Nowhere is this fascination with verticality more apparent than in Parsons' masterpiece, Caught (1982). A soloist (a reverent Ian Spring) ricochets through dozens of leaps including stag, split, and a striding one that suggests a man walking on air. At the pinnacle, a strobe light catches the performer while blackness obscures the mundane pliés that fuel the takeoffs and landings. The dazzling effect is of a dancer flying.
Parsons' values lean toward the conventional, the wholesome, the communal, and the lucid. Even in the arguably darkest work, Union (1993), they prevail. A writhing organism of eight dancers wield their arms like slow-motion sabers as they cleave a diagonal from upstage to downstage. Once they arrive in the center spotlight, they bask in its warmth like a cat. Men and women hoist and release each other — a group rippling through some esoteric ritual. Even with the sinister lighting and arty black-and-flesh costumes, Union seems more a meditation on cooperation than something more provocative.
Parsons Dance does what many other eponymous companies do by inviting other choreographers into the fold. Robert Battle and Katarzyna Skarpetowska must crow their good fortune; the performers, particularly the women, of Parsons Dance are formidable. These dancers boast bodies like Helvetica font — commanding and unfussy. In turn, Battle and Skarpetowska present pieces with the clear-cut, community-oriented values of their former boss.

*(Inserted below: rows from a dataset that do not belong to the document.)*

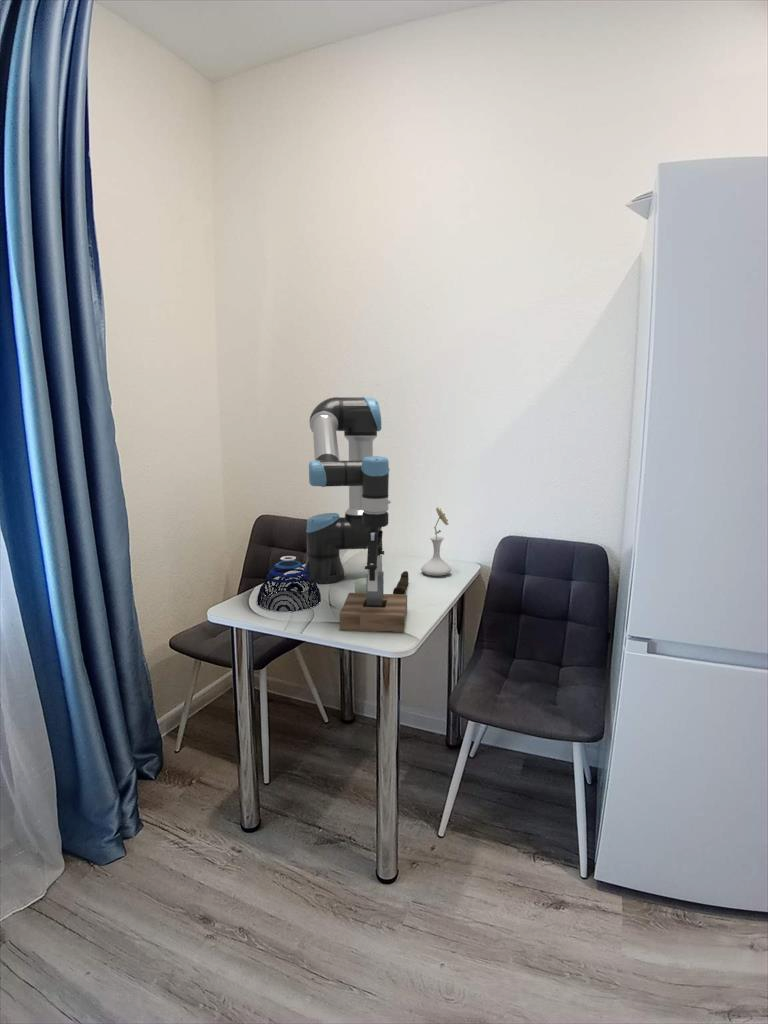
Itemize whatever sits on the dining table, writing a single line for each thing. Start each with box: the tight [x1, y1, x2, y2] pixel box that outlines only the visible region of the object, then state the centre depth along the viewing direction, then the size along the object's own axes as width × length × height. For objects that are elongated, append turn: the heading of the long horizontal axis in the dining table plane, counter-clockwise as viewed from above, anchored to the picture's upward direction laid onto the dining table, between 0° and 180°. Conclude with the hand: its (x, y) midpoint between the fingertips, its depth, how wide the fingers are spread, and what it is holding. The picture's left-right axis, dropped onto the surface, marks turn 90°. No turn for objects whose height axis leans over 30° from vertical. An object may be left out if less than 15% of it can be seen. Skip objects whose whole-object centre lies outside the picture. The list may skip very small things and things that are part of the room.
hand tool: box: [392, 570, 410, 595], centre depth 195 cm, size 19×4×5 cm, turn 168°
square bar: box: [365, 571, 385, 608], centre depth 166 cm, size 4×4×14 cm
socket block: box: [339, 592, 408, 633], centre depth 167 cm, size 18×18×5 cm
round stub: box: [354, 577, 366, 593], centre depth 182 cm, size 8×8×7 cm
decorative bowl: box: [256, 555, 322, 612], centre depth 183 cm, size 20×20×14 cm
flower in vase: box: [420, 506, 452, 577], centre depth 213 cm, size 13×11×25 cm
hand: (374, 583), depth 166 cm, fingers open, 13 cm apart
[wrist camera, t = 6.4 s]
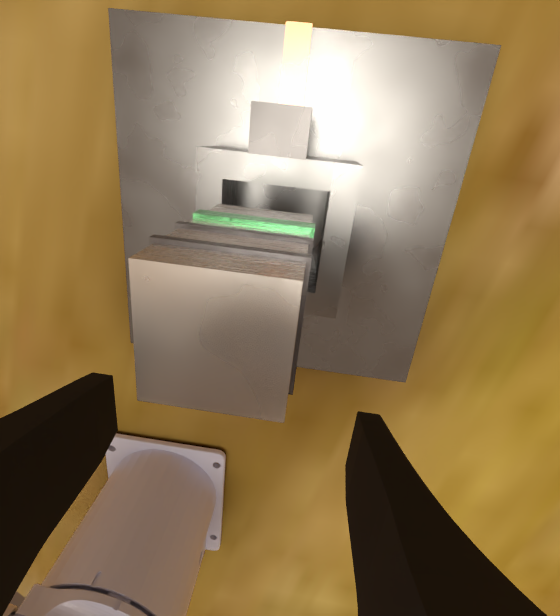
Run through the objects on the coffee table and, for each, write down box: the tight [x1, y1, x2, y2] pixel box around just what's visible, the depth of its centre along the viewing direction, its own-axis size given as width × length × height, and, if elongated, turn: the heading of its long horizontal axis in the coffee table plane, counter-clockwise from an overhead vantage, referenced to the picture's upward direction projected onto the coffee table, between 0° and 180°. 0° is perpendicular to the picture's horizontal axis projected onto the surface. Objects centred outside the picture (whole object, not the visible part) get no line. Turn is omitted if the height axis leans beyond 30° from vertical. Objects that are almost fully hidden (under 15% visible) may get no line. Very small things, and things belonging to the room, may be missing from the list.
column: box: [128, 204, 315, 423], centre depth 10 cm, size 3×3×6 cm
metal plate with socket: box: [108, 8, 501, 382], centre depth 16 cm, size 15×15×5 cm
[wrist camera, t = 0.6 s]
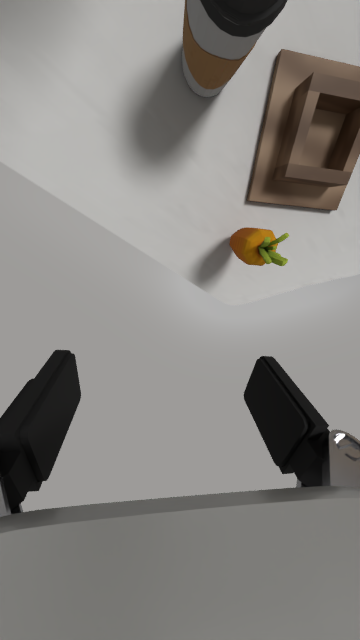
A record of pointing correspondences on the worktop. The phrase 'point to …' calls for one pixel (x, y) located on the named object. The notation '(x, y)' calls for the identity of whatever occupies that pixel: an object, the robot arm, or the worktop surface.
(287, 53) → the walnut stand
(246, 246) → the carrot
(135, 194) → the worktop surface
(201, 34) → the coffee cup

The stage can barely contain the bristling energy of Battle's Train (2008). To the rough, contagious drums of Tambours du Bronx, an insolent sextet walks, which is to say they scamper, they strut, they swagger, and they skitter. In between these variations on perambulation, they plummet to the floor with crimped limbs and hurl themselves into flashy extensions. Elena d’Amario crackles in a longish solo; her feet smack the floor like a gypsy and one arm churns in reckless circles.
Skarpetowska’s world premiere of Almah is the freshest breath of air. Three men and three women swirl to the folky, brassy compositions of Ljova played live. Skarpetowska has a keen sense of rotation. The steps — swinging rond de jambes, whizzing barrel rolls, underarm turns for the women led by the men — aren’t revolutionary, but how they are organized electrifies. Everything winds and unwinds like an endless whirligig, sucking the dancers and us into its cyclonic power. I want to join this community.